Complete Guide to Evaluating Large Language Models (LLMs)

Posted By: IrGens

Complete Guide to Evaluating Large Language Models (LLMs)
.MP4, AVC, 1280x720, 30 fps | English, AAC, 2 Ch | 7h 56m | 1.32 GB
Instructor: Sinan Ozdemir

In this comprehensive course, AI and LLM expert Sinan Ozdemir shares with you the knowledge and skills to assess LLM performance effectively. Get a detailed introduction to the process of evaluating LLMs, Multimodal AI, and AI-powered applications like agents and RAG. Learn how to thoroughly assess and evaluate these powerful and often unwieldy AI tools so you can make sure they meet your real-world needs.
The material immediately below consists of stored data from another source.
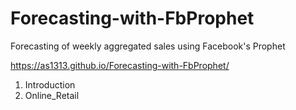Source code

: # Forecasting-with-FbProphet
Forecasting of weekly aggregated sales using Facebook's Prophet


https://as1313.github.io/Forecasting-with-FbProphet/ 


1) Introduction
2) Online_Retail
This course prepares you to evaluate and optimize LLMs so you can produce cutting edge AI applications.

Learning objectives

  • Distinguish between generative and understanding tasks.
  • Apply key metrics for common tasks.
  • Evaluate multiple-choice tasks.
  • Evaluate free text response tasks.
  • Evaluate embedding tasks.
  • Evaluate classification tasks.
  • Build an LLM classifier with BERT and ChatGPT.
  • Evaluate LLMs with benchmarks.
  • Probe LLMs.
  • Fine-tune LLMs.
  • Evaluate and clean data.
  • Evaluate AI agents.
  • Evaluate retrieval-augmented generation (RAG) systems.
  • Evaluate a recommendation engine.
  • Use evaluation to combat AI drift.